• Dataset excerpts
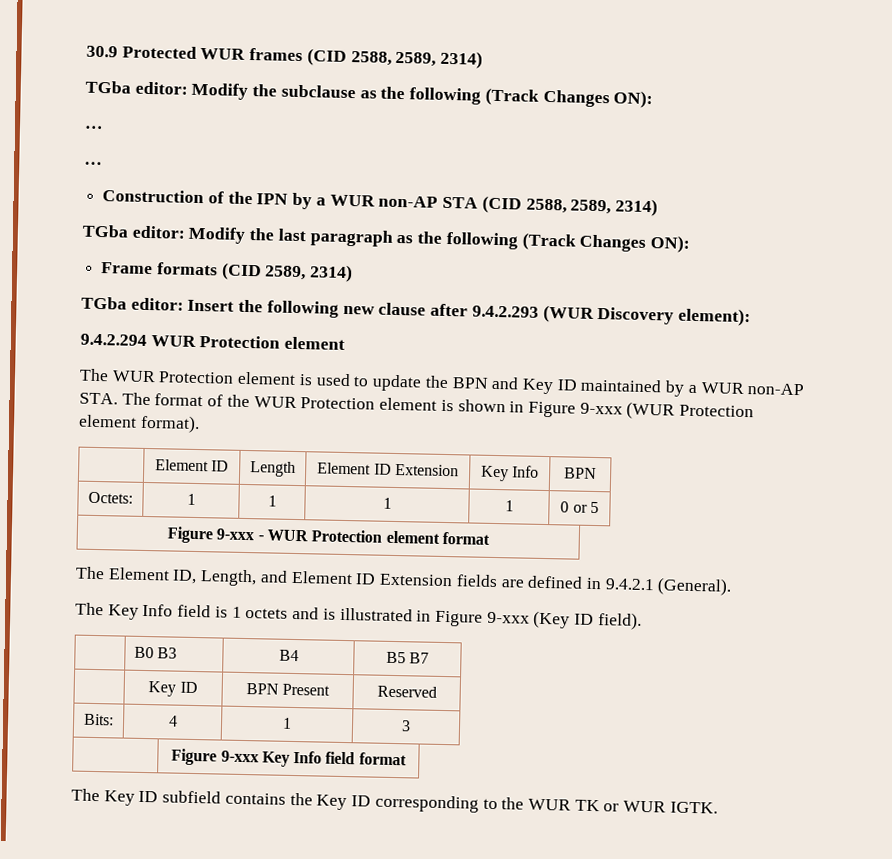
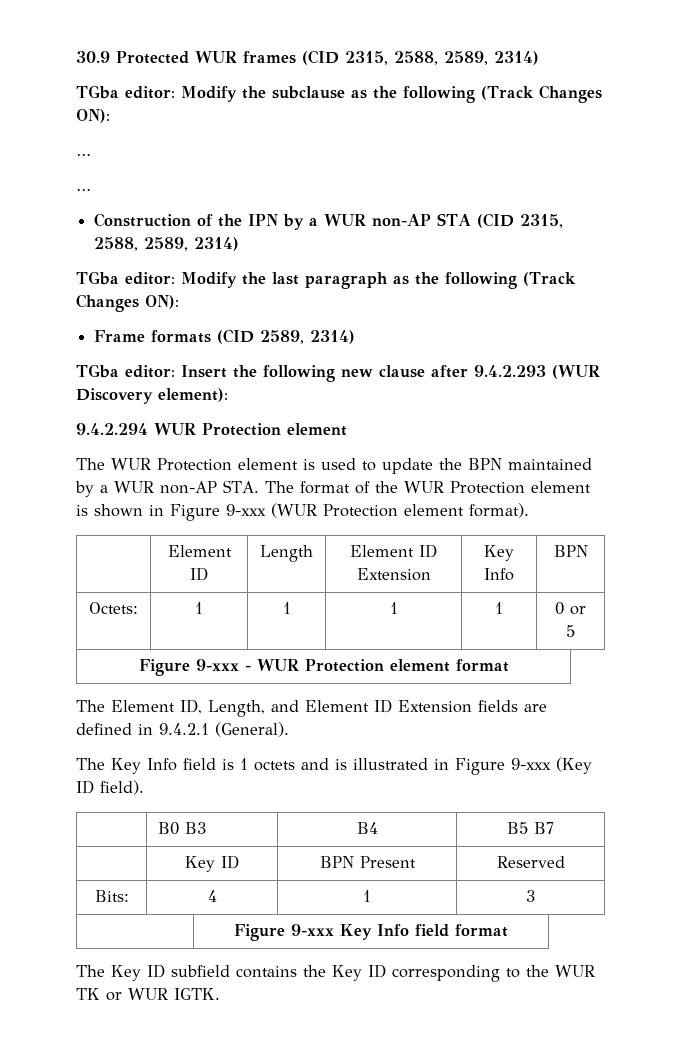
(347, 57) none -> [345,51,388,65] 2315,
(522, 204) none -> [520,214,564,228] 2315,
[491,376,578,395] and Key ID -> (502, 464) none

* * *

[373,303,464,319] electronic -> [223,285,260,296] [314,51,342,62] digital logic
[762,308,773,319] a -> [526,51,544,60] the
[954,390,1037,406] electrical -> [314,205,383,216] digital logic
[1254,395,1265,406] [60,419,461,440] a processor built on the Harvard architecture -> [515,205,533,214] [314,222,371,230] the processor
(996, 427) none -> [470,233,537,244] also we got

* * *

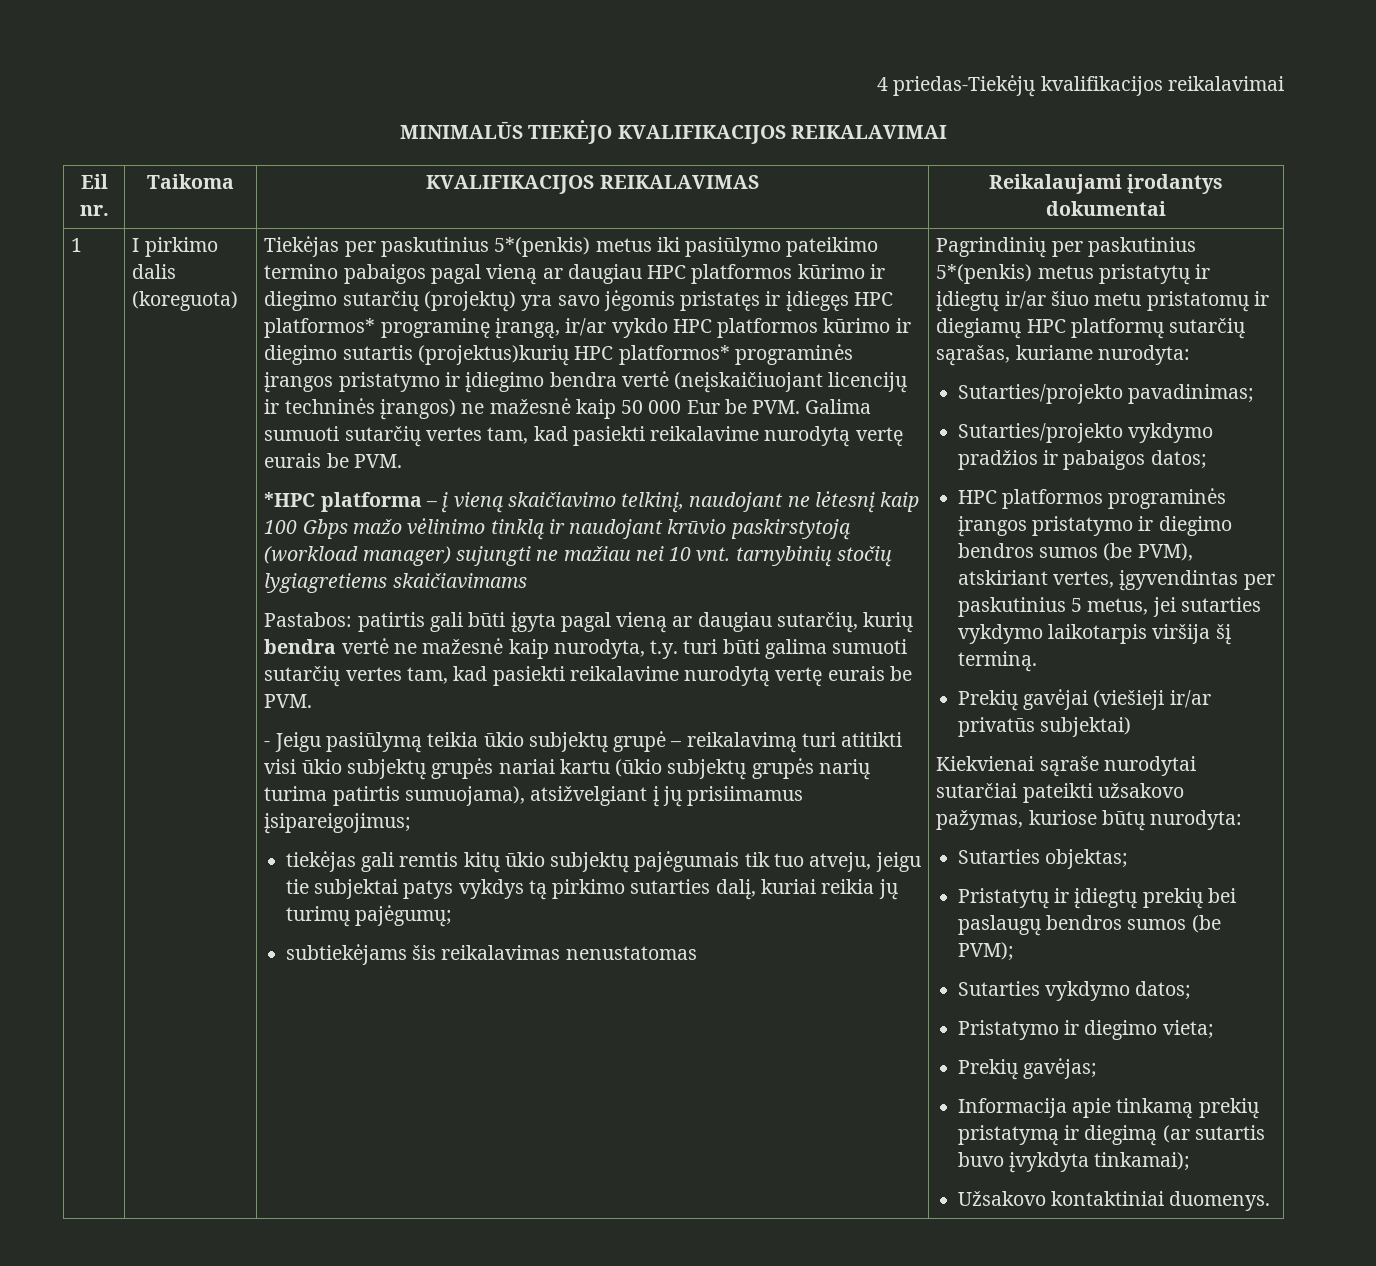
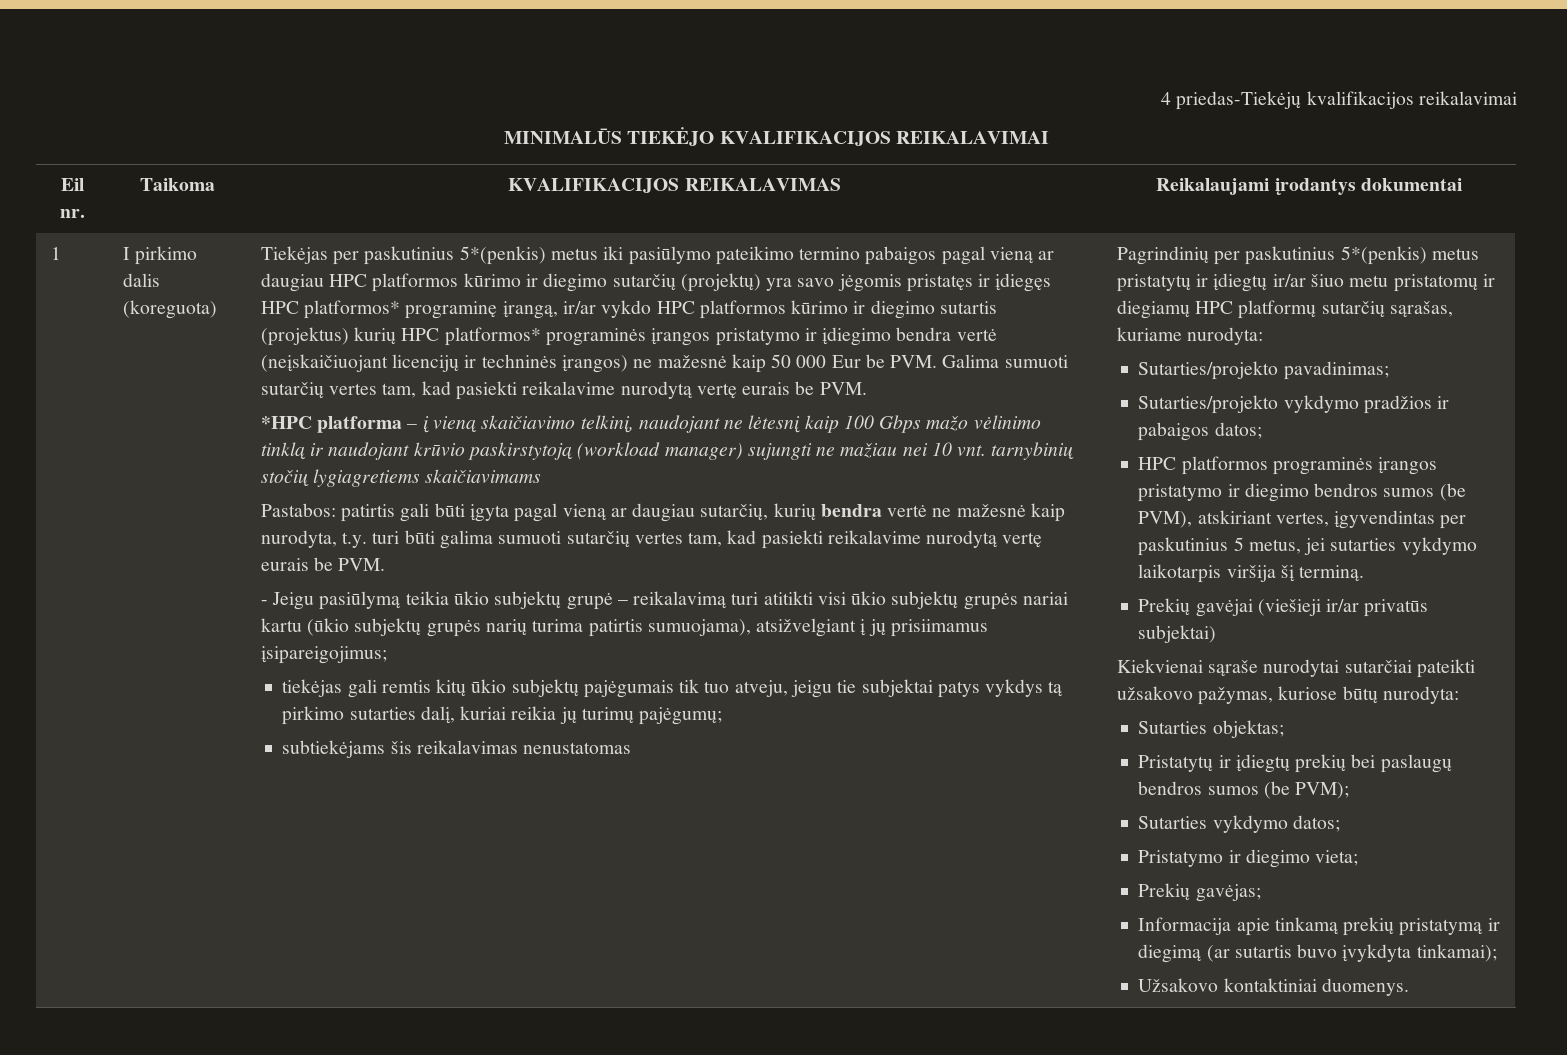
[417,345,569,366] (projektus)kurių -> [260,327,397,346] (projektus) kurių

• What to produce
Search the data above for "none" and copy every line where it turns up.

• Answer space
(347, 57) none -> [345,51,388,65] 2315,
(522, 204) none -> [520,214,564,228] 2315,
[491,376,578,395] and Key ID -> (502, 464) none
(996, 427) none -> [470,233,537,244] also we got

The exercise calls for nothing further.